What I’m describing … is the difference between some notion of popularity (which may be called influence) and some other notion of authority (or expertise) and how these issues are related to both the blogger (blog) and the readers of that blog or feed. Measuring readership on topics is key to really modeling this stuff in social media which is why FeedBurner is such an asset to Google. It also captures why metrics for bloggers should capture notions of topic (something which BuzzLogic understands).
Clear and concise. Now the trick is to capitalize on this concept.
I’ve dabled with just about all the major collaborative bookmarking/tagging/link-sharing tools around. I put del.icio.us, Digg, Reddit, Technorati, etc. There are, of course, strengths and weaknesses of each one. The trick for me has been to integrate my use of them into my daily work stream.

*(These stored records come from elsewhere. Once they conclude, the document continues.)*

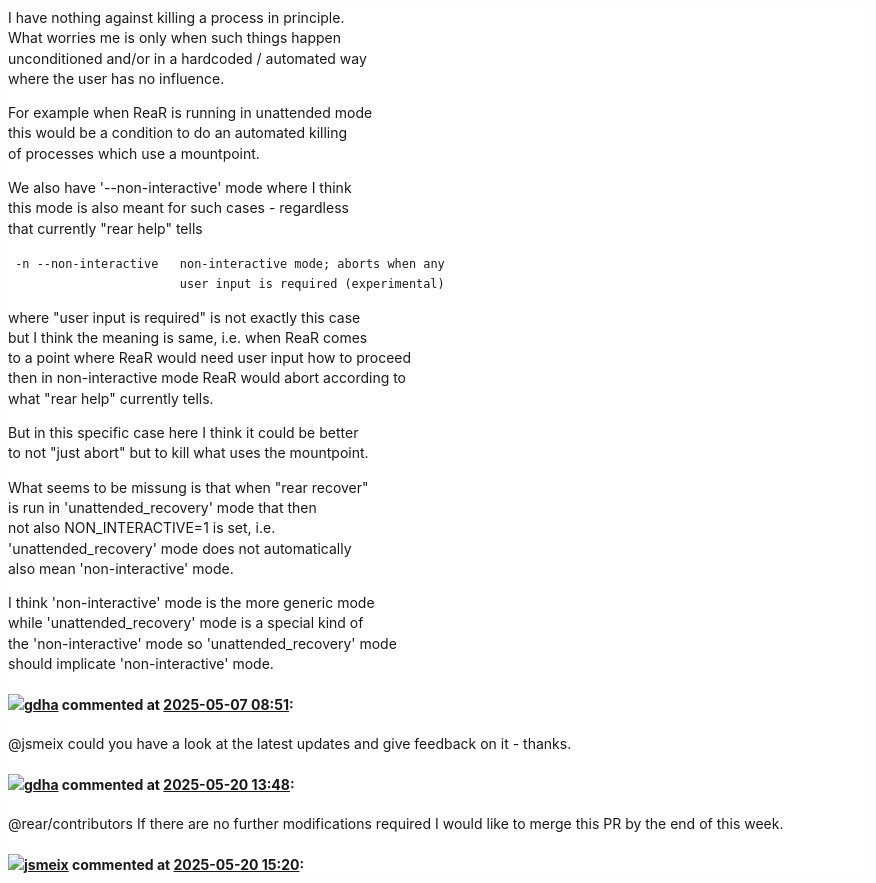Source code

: I have nothing against killing a process in principle.  
What worries me is only when such things happen  
unconditioned and/or in a hardcoded / automated way  
where the user has no influence.

For example when ReaR is running in unattended mode  
this would be a condition to do an automated killing  
of processes which use a mountpoint.

We also have '--non-interactive' mode where I think  
this mode is also meant for such cases - regardless  
that currently "rear help" tells

     -n --non-interactive   non-interactive mode; aborts when any
                            user input is required (experimental)

where "user input is required" is not exactly this case  
but I think the meaning is same, i.e. when ReaR comes  
to a point where ReaR would need user input how to proceed  
then in non-interactive mode ReaR would abort according to  
what "rear help" currently tells.

But in this specific case here I think it could be better  
to not "just abort" but to kill what uses the mountpoint.

What seems to be missung is that when "rear recover"  
is run in 'unattended\_recovery' mode that then  
not also NON\_INTERACTIVE=1 is set, i.e.  
'unattended\_recovery' mode does not automatically  
also mean 'non-interactive' mode.

I think 'non-interactive' mode is the more generic mode  
while 'unattended\_recovery' mode is a special kind of  
the 'non-interactive' mode so 'unattended\_recovery' mode  
should implicate 'non-interactive' mode.

#### <img src="https://avatars.githubusercontent.com/u/888633?u=cdaeb31efcc0048d3619651aa18dd4b76e636b21&v=4" width="50">[gdha](https://github.com/gdha) commented at [2025-05-07 08:51](https://github.com/rear/rear/pull/3447#issuecomment-2857722501):

@jsmeix could you have a look at the latest updates and give feedback on
it - thanks.

#### <img src="https://avatars.githubusercontent.com/u/888633?u=cdaeb31efcc0048d3619651aa18dd4b76e636b21&v=4" width="50">[gdha](https://github.com/gdha) commented at [2025-05-20 13:48](https://github.com/rear/rear/pull/3447#issuecomment-2894486123):

@rear/contributors If there are no further modifications required I
would like to merge this PR by the end of this week.

#### <img src="https://avatars.githubusercontent.com/u/1788608?u=925fc54e2ce01551392622446ece427f51e2f0ce&v=4" width="50">[jsmeix](https://github.com/jsmeix) commented at [2025-05-20 15:20](https://github.com/rear/rear/pull/3447#issuecomment-2894838882):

Enter my new favorite class of tool: in-situ collaborative page annotation. I have no idea what others are calling them, but there ya’ go. I’m sure someone has come up with a clever Web 2.0 term, especially since mine is way too long.
Basically, these tools enable me to quickly and easily add my own notes to a page while reading it. The faster the tool works with only a few key clicks earns high marks in my book. Further, the more tracking / reporting / sharing functionality they have the better. For example, immediately after highlighting the pages I like to see the ability to immediately post my notes as a blog entry or otherise set it to track the page for changes.
The two tools that have floated to the top for me are Fleck and Diigo. My personal opinion having used both for a couple weeks now is that Diigo wins. While both have largely the same feature set, the RIA UI of Diigo really keeps me moving without waiting for page redraws. Further, they’re style guides associated with reading annotations (within their site, in a cross-post to a blog, or forwarded via email) are incredibly well designed.
The only downside I’ve found with Diigo so far is that it doesn’t automaticlly pick up the tags associated with the pages. It’d be a great feaure if they took a best guess based on the meta keywords in the header and let you modify them. Right now, though, it pre-populates the “tags” field with “no-tags” (and changing them requires a bit too many key clicks for my tastes).
As a side note, LibraryThing does a fantastic job of empowering the user to quickly and easily add tags to books in your library. Talk about great human factors (though minimal pretty pictures in their GUI)… in fact I’ll probably spend some time chatting that site up some time soon.
According to their press, ZoomInfo is taking the path toward semantic search by utilizing their patented technologies to pre-scrub crawled data. This approach, rather than relying on adding linguistic magic at query time, allows them the flexibility to massage the crawled data into searchable indexes. In this way, it then looks like the information is retrieved by a user’s more typical keyword searches.
When searching for themselves using their engine, they say:
ZoomInfo is the best destination for information about people and companies. Our product is a summarization search engine that finds, understands, extracts and summarizes information about people and companies on the Web.
ZoomInfo employs Artificial Intelligence Algorithms to analyze Website pages and to create a human like understanding of their content. With these algorithms, ZoomInfo analyzes the type of Website and the content of the Website based on how it’s constructed. ZoomInfo is able to deduce that a specific paragraph is a company description or that a specific address contains the location of a company’s headquarters to extract the most accurate and relevant information.
ZoomInfo’s semantic search engine continually crawls the Web and reads business information. Using proprietary Natural Language Extraction technology, ZoomInfo analyzes sentences to understand their meaning and to extract relevant information about companies, and people, such as the industry a company is in and its products or services, or the company a person works for and his/her job title.
A search by company for IBM turns up some basic information, and lists Ramon Demper as the company CEO and CTO. As far as I know Sam Palmisano is the IBM CEO and Demper left IBM in 1993. A search for ZDNet in both basic and powersearch (requires registration) and by company and people turned up outdated and grossly incorrect information. Similarly, a search on CNET turned up a lot of erroneous information.
And if you consider using it as a consumer to find a “security software” company:
Searching for security software companies in California with $50 million or less in revenue and fewer than 100 employees turned up Network Associates, which merged with McAfee in 2002, as the first entry.
I’m assuming they’re still working out the kinks in their system. The problem I see, though, is they appear to be relying too heavily on their smart software without a human in the loop. If they’re hoping to court the business community with subscription services, I’d think they’d need to significantly increase their accuracy rate.
While it’s currently hip to be wrong (and opening the doors to social networking style corrections), that doesn’t seem to be what their doing.